SON ADMIRATEUR
SON AMI
M. M.
LE TEMPLE ENSEVELI
LA JUSTICE
I
Je parle pour ceux qui ne croient pas à l’existence d’un Juge unique, tout-puissant et infaillible, qui, penché jour et nuit sur nos pensées, nos sentiments et nos actions, maintient la justice en ce monde et la complète ailleurs.

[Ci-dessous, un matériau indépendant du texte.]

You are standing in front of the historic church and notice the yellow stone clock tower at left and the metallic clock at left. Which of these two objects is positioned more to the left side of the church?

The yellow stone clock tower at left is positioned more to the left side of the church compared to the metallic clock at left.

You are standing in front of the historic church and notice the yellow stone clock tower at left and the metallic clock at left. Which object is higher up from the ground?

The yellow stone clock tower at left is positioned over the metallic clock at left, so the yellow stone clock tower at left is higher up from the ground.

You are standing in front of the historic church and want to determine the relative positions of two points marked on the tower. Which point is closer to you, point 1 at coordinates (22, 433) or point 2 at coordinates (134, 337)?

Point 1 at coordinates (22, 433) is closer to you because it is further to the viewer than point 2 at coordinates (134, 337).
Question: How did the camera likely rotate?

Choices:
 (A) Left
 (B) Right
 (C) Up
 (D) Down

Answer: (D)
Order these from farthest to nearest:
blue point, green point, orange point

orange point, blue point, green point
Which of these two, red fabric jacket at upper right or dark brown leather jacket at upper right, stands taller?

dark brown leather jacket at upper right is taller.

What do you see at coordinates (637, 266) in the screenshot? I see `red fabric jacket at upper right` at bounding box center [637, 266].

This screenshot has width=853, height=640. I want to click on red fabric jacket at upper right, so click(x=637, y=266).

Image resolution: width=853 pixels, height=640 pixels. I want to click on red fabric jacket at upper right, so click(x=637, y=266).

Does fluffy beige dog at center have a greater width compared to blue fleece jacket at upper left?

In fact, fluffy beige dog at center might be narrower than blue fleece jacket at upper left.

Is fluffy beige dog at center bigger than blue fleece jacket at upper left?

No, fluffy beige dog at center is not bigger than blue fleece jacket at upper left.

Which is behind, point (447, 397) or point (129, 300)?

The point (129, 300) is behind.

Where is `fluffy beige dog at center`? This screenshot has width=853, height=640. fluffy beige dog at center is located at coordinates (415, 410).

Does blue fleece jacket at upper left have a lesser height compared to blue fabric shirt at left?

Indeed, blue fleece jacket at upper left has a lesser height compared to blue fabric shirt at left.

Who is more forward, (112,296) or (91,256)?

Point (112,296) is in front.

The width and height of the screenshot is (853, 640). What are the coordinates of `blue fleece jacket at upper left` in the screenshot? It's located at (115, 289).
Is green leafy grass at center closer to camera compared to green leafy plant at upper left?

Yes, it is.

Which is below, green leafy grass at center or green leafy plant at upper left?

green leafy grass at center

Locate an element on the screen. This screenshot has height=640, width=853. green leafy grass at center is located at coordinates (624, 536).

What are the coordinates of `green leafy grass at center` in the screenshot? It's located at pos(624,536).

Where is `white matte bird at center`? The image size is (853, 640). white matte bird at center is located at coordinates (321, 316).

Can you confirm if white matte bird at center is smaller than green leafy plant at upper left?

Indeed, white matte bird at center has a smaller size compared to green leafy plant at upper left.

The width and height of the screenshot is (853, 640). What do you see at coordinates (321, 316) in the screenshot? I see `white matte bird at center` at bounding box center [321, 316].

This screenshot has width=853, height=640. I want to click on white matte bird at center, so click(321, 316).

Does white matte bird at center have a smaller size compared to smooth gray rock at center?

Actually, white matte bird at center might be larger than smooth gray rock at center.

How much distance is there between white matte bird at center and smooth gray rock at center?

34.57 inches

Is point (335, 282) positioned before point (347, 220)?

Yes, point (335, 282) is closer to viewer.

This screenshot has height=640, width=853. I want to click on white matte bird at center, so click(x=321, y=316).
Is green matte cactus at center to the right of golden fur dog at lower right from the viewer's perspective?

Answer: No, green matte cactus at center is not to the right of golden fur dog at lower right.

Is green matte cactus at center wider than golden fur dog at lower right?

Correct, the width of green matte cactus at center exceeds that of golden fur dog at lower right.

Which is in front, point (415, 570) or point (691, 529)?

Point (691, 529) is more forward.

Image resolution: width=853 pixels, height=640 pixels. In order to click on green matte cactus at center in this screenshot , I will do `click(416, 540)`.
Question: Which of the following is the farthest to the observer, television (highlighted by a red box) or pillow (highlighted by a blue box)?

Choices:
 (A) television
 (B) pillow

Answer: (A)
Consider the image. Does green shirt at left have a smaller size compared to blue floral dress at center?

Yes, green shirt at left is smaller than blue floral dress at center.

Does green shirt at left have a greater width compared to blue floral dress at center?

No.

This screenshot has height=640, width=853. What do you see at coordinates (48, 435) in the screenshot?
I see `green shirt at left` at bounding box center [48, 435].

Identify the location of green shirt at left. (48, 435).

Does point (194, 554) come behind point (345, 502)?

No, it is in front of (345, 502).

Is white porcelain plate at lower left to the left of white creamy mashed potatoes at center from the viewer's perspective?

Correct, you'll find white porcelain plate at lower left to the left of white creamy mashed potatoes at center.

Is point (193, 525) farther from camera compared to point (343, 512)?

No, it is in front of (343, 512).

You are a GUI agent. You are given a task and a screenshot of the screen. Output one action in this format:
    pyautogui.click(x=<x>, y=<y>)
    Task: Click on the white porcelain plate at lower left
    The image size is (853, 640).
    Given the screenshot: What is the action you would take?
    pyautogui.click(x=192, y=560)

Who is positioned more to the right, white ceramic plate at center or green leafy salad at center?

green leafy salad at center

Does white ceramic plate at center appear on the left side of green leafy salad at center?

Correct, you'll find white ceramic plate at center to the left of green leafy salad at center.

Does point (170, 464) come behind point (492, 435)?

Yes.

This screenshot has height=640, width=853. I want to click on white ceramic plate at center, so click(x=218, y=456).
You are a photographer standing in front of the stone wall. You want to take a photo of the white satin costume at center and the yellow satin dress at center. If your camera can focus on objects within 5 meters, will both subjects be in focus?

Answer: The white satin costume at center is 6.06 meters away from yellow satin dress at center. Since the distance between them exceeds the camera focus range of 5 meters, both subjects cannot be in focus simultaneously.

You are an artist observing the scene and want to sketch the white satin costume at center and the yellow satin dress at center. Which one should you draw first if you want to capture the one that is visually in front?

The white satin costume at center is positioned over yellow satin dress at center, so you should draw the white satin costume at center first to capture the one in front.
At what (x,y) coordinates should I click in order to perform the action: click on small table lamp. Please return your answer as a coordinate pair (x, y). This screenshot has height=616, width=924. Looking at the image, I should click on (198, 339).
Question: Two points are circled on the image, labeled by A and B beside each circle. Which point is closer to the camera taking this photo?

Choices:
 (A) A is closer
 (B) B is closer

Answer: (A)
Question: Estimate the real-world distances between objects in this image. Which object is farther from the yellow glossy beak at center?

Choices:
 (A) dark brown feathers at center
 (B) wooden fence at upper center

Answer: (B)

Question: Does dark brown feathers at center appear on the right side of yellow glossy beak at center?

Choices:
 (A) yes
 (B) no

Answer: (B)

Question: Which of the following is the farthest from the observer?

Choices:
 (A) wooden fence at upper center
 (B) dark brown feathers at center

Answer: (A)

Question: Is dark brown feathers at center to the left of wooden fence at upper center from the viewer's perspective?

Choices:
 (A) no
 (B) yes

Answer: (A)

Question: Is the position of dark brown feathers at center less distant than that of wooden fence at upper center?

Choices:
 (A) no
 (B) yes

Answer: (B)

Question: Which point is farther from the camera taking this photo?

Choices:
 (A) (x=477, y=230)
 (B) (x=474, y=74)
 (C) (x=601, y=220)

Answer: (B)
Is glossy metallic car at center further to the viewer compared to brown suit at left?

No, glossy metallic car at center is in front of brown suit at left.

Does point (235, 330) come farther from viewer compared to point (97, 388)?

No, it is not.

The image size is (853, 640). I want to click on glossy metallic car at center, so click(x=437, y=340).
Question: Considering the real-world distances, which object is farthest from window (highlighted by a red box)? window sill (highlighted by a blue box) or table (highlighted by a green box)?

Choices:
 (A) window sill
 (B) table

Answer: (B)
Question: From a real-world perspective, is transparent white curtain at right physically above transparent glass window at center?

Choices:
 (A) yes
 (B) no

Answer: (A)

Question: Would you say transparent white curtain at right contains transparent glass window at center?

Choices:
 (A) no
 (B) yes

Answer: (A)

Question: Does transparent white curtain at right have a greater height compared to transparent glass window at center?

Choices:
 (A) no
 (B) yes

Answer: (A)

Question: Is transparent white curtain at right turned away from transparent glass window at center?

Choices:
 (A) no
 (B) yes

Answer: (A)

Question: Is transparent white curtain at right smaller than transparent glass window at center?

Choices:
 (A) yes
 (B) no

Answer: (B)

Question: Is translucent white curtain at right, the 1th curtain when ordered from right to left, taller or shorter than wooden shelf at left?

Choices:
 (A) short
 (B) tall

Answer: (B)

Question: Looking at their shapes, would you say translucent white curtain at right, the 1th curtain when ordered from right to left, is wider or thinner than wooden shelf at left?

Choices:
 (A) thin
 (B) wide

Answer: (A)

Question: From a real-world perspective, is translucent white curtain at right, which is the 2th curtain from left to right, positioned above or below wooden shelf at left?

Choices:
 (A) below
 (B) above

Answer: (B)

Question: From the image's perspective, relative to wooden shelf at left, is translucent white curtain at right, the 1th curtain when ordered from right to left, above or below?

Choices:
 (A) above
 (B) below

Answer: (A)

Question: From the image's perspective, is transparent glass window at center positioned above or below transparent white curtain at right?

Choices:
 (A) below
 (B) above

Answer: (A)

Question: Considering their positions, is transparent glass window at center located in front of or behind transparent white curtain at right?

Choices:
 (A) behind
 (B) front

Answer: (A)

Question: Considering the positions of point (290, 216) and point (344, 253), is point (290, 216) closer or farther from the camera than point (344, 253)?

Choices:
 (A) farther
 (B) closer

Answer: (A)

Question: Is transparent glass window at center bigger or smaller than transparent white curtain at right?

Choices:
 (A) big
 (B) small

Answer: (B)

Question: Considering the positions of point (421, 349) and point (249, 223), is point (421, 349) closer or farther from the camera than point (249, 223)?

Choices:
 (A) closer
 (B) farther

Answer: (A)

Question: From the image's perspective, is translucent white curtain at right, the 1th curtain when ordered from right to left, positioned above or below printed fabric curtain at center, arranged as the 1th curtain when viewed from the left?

S’il n’y a pas de juge, y a-t-il une justice autre que celle organisée par les hommes, non point seulement par leurs lois et leurs tribunaux, mais encore dans toutes les relations sociales non soumises aux jugements positifs, et qui n’a d’ordinaire pour sanction que l’opinion, la confiance ou la méfiance, l’approbation et l’improbation de ceux qui nous entourent ? N’y a-t-il rien au-dessus de celle-ci ? Ce qui dans la morale de l’univers paraît souvent si inexplicable que les hommes se croient pour ainsi dire forcés de croire à l’existence d’un juge intelligent, peut-on le ramener à la justice sociale, et l’expliquer par elle ? Quand nous avons trompé ou vaincu notre prochain, avons-nous trompé ou vaincu toutes les forces de la justice ? Tout est-il définitivement réglé et n’avons-nous plus rien à craindre, ou bien existe-t-il une justice plus grave et moins sujette à l’erreur ? moins visible mais plus profonde ? plus universelle et plus puissante ?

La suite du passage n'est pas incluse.